As I write it's the first day of North American Indian Days in Browning.  Lodges and tents will be going up, but also many RV’s will pull in.  This ceremony, once particular to the Blackfeet and timed by the then-superintendent to be after haying, is now an event of the Pan Indian tribe and draws in people all the way from South America.  (The Blackfeet are a Two Nation tribe, since the 49th parallel plowed through their lands like a freeway bisecting a ranch.)  There’s a big new hotel nearby and the rodeo grounds have been restored for several years.  Sometimes there is a rock concert.  

The videos will be many and some of them will be made on smart phones, though infrastructure support here is pretty iffy.  Some years there are professional crews on hand.  Once it was Scientology with Tom Cruise in the tent to schmooze Indians.  One of the local Blackfeet gave him an elegant and valuable beaded vest and was thanked.  But Cruise didn’t seem to realize there was an obligation to respond.  He’s never been seen wearing the vest.  Scientology was not there to learn Blackfeet ways.

I probably won’t attend.  The Indian Days in my head can’t be video-taped.  In those days the campgrounds were just dirt and grass -- and a field of debris afterwards that the city prisoners (who had contributed by drinking their way through the days, leaving bottles and cans) cleaned up while they worked off their hangovers.  Nowadays the campground is fenced, policed, provided with enough portapotties, and furnished with a big stickgame hall and concrete picnic tables.  I was telling a young Indian clerk in a nearby Big Box store about how funny it was when some ground squirrel, who had dug his home on what had seemed an innocent field, suddenly popped up inside a lodge between the robes on the ground.  Her reaction was:  “That’s disgusting.”  So there’s your irony:  the white woman looks for the primitive and the indigenous woman prefers civilization.  No surprise.

What outsiders might not see is that what was once local and particular is now as universal and basic as a carnival, which it partly is.  The booths selling “Indian” jewelry, t-shirts with Sitting Bull’s face, dayglo-dyed goose down and faux eagle feathers made from domestic turkey tailfeathers, dream-catchers and frybread -- they’re all fun.  Some years the rides come and other years they’re booked elsewhere.  Recently the “buffalo jumps” have arrived for kids.

Indian Days 1962

In the old days the theme was authenticity with prizes for most authentic lodge interiors.  The grandparents then were born in 1880 and whatever had survived in their trunks came out for an airing.  We all knew each other by name and the center of the dance area held a big bonfire.  Of course, the dancing raised a cloud of dust and there was no shade unless you brought an umbrella. 

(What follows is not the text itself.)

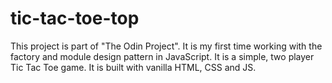 # tic-tac-toe-top

This project is part of "The Odin Project". It is my first time working with the factory and module design pattern in JavaScript. It is a simple, two player Tic Tac Toe game. It is built with vanilla HTML, CSS and JS.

If I had an video camera that could show you memories, I would post a closing owl dance on the last night, very late when everyone was exhausted and singing voices were raw.  The people made a circle with arms around each other and spectators were pulled in for a slow stately gyre -- the Great Wheel enacted under the wheeling stars.  

Every dynamic group includes three parts:  the edge that wants to go forward (hope), the longing lagging part that wants to go back (memory), and the middle which is what most people see.  The international pow-wow system includes all three parts.  In the 1960’s the people wanted to go back to the buffalo days.  In the 2010’s the front edge moves towards solidarity, trying to find a political stance that will let them still be Indians.  In the middle are All Kinds, now equipped with video cameras.